The Swiss Bankers Association said Thursday’s agreement was the only possible solution to end the long-standing tax dispute, but it warned of serious financial consequences as a result of the fines.

“It will be a painful programme but one that brings some certainty to Switzerland, to the financial sector, to the clients and to bank employees. In this respect it is better to have this programme than none at all.

“We will implement it in good faith in a proactive and constructive way with the US Department of Justice,” SBA chairman Patrick Odier told swissinfo.ch.

He added that the dispute left a slightly sour taste in the mouth.

“There should have been the means to ensure that there was more trust in the discussions, but that was not the case.
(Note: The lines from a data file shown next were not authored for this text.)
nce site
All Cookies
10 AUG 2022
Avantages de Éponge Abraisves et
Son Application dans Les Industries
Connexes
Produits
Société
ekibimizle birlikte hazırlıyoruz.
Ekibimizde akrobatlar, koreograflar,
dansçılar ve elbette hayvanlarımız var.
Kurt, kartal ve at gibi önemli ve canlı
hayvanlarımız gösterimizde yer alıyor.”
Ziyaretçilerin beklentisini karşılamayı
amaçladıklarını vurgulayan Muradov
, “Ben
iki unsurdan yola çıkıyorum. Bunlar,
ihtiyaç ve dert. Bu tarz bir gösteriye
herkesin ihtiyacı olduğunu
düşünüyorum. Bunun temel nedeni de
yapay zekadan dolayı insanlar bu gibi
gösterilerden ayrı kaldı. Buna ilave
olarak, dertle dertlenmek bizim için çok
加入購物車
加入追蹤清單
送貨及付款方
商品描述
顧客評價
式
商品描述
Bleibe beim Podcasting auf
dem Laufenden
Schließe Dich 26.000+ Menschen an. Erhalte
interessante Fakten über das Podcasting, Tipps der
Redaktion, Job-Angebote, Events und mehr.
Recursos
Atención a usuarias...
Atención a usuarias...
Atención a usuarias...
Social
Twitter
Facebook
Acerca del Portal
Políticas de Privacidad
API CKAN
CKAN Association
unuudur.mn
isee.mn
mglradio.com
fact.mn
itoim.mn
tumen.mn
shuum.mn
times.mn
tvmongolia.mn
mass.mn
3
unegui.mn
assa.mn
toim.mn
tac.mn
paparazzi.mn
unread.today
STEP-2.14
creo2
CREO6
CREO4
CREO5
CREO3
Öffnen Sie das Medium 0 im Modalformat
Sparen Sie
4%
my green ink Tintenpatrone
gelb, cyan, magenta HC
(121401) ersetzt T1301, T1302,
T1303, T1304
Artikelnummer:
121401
The financial sector as a whole has yet to regain full trust and credibility and this explains why the US has taken the decision to penalise Swiss banks so harshly,” he said.

Reaction among Switzerland’s main political parties was mixed.

The centre-right Radical Party, which is traditionally close to the business industry, described the accord as “ugly and expensive”, but better than an initial deal rejected by parliament.

The centrist Christian Democrats for their part said the accord was worse than the deal rejected in June, while the rightwing Swiss People’s Party accused the government of kowtowing to the US.

The centre-left Social Democrats have welcomed the deal in principle, but remain sceptical that it can go ahead without violations of the law.